BEGIN Source extract
# Nancy Campbell and Above Rubies Magazine



## Pergamum (Dec 10, 2011)

What are your thoughts on this women's magazine and this author?


----------



## LawrenceU (Dec 10, 2011)

I think much of what she has to say is very good. Of course, there will be those who react negatively to her.


----------



## Brother John (Dec 10, 2011)

Perg my wife has been receiving this magazine for several years now and she has always been very encouraged by it. There may be some things you disagree with but honestly I can not think of any magazine, ministry or person that there is not something I disagree on with them. If I remember correctly the magazine is free, I encourage you and your wife to get a copy and read through it. Even the areas you might disagree with will foster some great discussions. In the least the magazine will broaden your horizons on children's names.


----------



## JoannaV (Dec 10, 2011)

From what I've seen and heard, the articles are in the main pretty good, but I'm under the impression that the more you got involved with the whole ministry the more you would see that you didn't like so much. Their eschatology is definitely off, and I'm assuming their theology is dodgy too. But so long as it's not your main reading material it's probably ok.


----------



## Pergamum (Dec 10, 2011)

I just read one magazine and I love the magazine so far. 

I am thinking of buying some of the teaching cds for my wife. Anybody have any of the books or cds offered on the website?


----------



## TexanRose (Dec 10, 2011)

I was impressed with the first couple of magazines, but the more I read the more I realized they were focusing heavily on a couple of issues (birth control is bad, adoption is good, submit to your husband no matter what) to the exclusion of all others. While these are important issues, once you have read their magazine for a few months or a year, it starts to feel a bit repetitive.


----------



## Pergamum (Dec 11, 2011)

Sharon,

Ha ha, I like those issues.


----------
END Source extract
BEGIN Material supplied
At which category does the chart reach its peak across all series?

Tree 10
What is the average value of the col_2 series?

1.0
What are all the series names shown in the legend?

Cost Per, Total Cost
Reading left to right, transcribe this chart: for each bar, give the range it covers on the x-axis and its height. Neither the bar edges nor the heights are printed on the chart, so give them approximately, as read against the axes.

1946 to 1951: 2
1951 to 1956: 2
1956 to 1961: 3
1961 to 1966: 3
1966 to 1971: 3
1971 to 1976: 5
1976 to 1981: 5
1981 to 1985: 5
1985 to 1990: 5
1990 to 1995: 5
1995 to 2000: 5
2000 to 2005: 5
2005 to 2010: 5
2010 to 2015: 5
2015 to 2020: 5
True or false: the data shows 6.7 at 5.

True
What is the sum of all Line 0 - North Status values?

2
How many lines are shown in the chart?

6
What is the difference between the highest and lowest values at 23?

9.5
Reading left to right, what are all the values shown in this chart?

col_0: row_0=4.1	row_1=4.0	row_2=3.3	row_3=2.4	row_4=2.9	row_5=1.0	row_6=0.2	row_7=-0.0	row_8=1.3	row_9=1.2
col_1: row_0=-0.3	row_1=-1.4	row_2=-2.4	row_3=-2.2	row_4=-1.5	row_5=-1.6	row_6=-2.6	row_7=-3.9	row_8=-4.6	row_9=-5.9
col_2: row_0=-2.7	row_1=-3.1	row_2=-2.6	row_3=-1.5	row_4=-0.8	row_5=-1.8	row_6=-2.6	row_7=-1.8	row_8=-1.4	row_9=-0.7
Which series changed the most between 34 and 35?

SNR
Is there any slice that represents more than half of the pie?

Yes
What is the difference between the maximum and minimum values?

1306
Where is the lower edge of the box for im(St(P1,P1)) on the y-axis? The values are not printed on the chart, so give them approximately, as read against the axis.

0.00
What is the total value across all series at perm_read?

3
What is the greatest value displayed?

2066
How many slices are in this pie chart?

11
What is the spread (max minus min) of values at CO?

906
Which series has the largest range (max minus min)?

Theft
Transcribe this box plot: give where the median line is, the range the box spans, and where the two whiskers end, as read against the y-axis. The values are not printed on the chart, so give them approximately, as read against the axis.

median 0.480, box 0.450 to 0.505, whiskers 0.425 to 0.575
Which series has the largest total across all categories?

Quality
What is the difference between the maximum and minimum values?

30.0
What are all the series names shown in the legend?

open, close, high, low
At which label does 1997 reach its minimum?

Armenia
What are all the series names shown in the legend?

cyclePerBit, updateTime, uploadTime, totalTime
END Material supplied
(Task objective):
In the forum thread about Above Rubies magazine, which issues does TexanRose say the magazine focuses on heavily? Rely solely on the forum thread about Above Rubies magazine.

(Task output):
Birth control is bad, adoption is good, and submit to your husband no matter what.